El Alzheimer no borra solo recuerdos. También transforma hogares enteros, sacude rutinas y obliga a muchas familias a reinventarse cada día. Iría Fernández, del Centro Psicológico Resiliencia, pone el foco no solo en esta enfermedad, sino también en quienes la acompañan desde la sombra: los cuidadores.
«Es una enfermedad neurodegenerativa que afecta la memoria, el pensamiento y la conducta», explica la psicóloga. En sus primeras fases se manifiesta con olvidos frecuentes, desorientación o dificultad para planificar tareas. Sin embargo, con el tiempo los síntomas se intensifican y la persona necesita ayuda para casi todo: desde comer o vestirse hasta reconocer su propia casa. En ese punto, la dependencia puede ser total.
Detrás de cada diagnóstico hay casi siempre una figura invisible que sostiene la situación. «Normalmente son familiares —hijas, esposas, hermanos— quienes asumen este rol de manera constante, sin descanso», apunta Iría. Aunque también existen cuidadores profesionales, lo más habitual es que el día a día recaiga sobre alguien cercano, con un vínculo emocional muy fuerte y, muchas veces, sin apoyo suficiente.
Cuidar a una persona con Alzheimer no es solo asistirla físicamente. También es comprender cómo se siente y adaptarse a sus ritmos. Iría recomienda mantener rutinas claras y estables para ofrecer seguridad, utilizar una comunicación sencilla —frases cortas, tono calmado, contacto visual— y fomentar actividades significativas. «Escuchar música, mirar fotos de su vida pasada, pasear…
Son pequeñas cosas que conectan con su historia», señala. También insiste en respetar la dignidad de la persona: permitirle decidir dentro de lo posible, reconocer su trayectoria vital y no imponer más de lo necesario. «Si quiere ponerse una chaqueta u otra, déjale elegir. A veces damos demasiada importancia a lo que no la tiene», comenta.
Pero, ¿quién cuida al que cuida? El desgaste que implica estar disponible las 24 horas, la incertidumbre constante y la falta de descanso pueden derivar en el llamado síndrome del cuidador quemado. «Vemos personas con agotamiento extremo, tristeza, pérdida de motivación», alerta Iría. Muchas veces, ese malestar se vive en silencio, por vergüenza o porque cuesta pedir ayuda. «Son personas que han tirado siempre del carro, y ahora no saben cómo decir “necesito que me ayuden a tirar”».
Entre las recomendaciones clave para evitar llegar a ese punto, Iría destaca la importancia de descansar siempre que se pueda, pedir ayuda y delegar tareas, mantener espacios personales —hobbies, amistades, momentos de respiro— y buscar apoyo emocional en profesionales, grupos de cuidadores o personas de confianza. También invita a normalizar sentimientos como la frustración, la culpa o el enfado. «No son un signo de debilidad, sino una respuesta humana ante una situación muy dura».
Además, recuerda que muchas veces los cambios de comportamiento no son intencionados. «Hay personas que llegan a consulta diciendo “es que no entiendo por qué me dice eso, por qué se pone así”. Y la respuesta es simple: porque está enfermo. No es personal.

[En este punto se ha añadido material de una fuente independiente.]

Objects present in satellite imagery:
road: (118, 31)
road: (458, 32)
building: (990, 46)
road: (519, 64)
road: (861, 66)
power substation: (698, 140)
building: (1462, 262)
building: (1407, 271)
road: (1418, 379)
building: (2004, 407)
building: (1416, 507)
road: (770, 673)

No lo hace para hacer daño, es la enfermedad actuando». En esos momentos, la empatía y la calma son herramientas fundamentales. Incluso cuando parece que la persona no entiende, lo emocional sigue presente. «Puede que no recuerde lo que le dijiste hace un rato, pero sí cómo se sintió», advierte Iría. Por eso es tan importante cuidar el tono, la actitud, la forma de decir las cosas.
Antes de despedirse, la psicóloga deja dos reflexiones que resumen el espíritu de esta charla. La primera: aunque la enfermedad no tenga cura, sí existen maneras de mejorar la calidad de vida de quien la padece y de quien le cuida. Y la segunda: «La memoria puede desvanecerse, pero el cariño y la conexión emocional permanecen. Cuidar con amor no solo ayuda al otro, también nos transforma a nosotros mismos».